What is the Medicare Donut Hole?
The Medicare “Donut Hole” is also known as the coverage gap. The coverage gap occurs when a medical patient spends an allotted amount on prescription medications. After that amount has been reached, medication costs must be paid for out-of-pocket. However, due to the Affordable Care Act, the amount a patient is responsible for will decrease until it hits 25 percent in 2020.
How Medicare Part D coverage works
The “Donut Hole” is only experienced by Medicare patients who pay a monthly premium for Medicare Part D. At first, patients pay the complete cost of their prescription drugs until they reach their deductible amount, which is usually just a few hundred dollars.
Then, the Part D plan kicks in and allows the insured to pay just 25 percent of their drug costs until they reach another, higher deductible.
The “Donut Hole”, or Medicare coverage gap, occurs when you reach the second deductible. At this point, the insured is responsible for paying a larger chunk of their drug costs until it reaches the out-of-pocket spending limit outlined in the plan. Once that amount is reached, only about 5 percent of the total costs of drugs covered must be paid.

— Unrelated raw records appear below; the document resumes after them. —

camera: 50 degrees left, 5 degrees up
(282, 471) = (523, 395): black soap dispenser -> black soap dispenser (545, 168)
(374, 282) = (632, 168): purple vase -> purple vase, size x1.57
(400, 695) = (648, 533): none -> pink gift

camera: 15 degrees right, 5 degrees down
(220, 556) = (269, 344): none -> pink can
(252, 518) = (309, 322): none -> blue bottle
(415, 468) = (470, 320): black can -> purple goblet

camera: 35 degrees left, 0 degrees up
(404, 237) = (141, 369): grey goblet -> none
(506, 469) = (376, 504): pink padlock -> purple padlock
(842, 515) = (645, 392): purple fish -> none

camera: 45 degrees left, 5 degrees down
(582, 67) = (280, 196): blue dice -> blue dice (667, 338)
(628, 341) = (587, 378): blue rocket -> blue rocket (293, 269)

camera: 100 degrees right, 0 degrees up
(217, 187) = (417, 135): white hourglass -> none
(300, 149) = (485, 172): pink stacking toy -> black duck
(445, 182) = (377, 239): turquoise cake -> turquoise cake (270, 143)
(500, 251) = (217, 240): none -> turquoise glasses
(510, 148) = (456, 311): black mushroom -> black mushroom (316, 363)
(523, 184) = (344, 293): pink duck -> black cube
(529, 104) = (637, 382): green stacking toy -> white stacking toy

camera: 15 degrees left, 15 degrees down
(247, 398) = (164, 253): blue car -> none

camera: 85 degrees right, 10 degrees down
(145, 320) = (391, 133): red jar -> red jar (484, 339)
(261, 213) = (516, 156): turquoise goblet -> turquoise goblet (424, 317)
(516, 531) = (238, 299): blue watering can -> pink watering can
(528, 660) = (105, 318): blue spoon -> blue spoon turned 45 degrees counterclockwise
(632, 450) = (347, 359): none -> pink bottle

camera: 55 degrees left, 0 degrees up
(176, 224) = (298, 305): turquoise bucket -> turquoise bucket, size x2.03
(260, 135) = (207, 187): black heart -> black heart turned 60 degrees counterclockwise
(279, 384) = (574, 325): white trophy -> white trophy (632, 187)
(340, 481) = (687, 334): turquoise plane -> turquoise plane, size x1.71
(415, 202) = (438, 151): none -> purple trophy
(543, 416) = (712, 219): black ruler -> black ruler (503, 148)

Covering costs in the “Donut Hole”
Some Medicare Part D plans offer coverage options that kick in when the gap is reached. However, these plans charge higher monthly premiums. A fixed co-payment plan may also be an option which makes the cost of prescription drugs easier to predict, but it costs more than the basic plan as well.
Medicare Extra Help is also an option for those who qualify. This program allows the insured to pay reduced costs or no costs for prescription drugs.
In addition, the Affordable Care Act helps relieve the burden of those who experience the Medicare “Donut Hole”. As part of this health reform law, the insured can receive rebates, pay less for generic Part D drugs, and less for brand-name prescriptions. By 2020, the law will close the coverage gap and the insured will pay 25 percent of drug costs until the yearly out-of-pocket spending limit is reached, at which time only five percent of prescription costs need to be paid.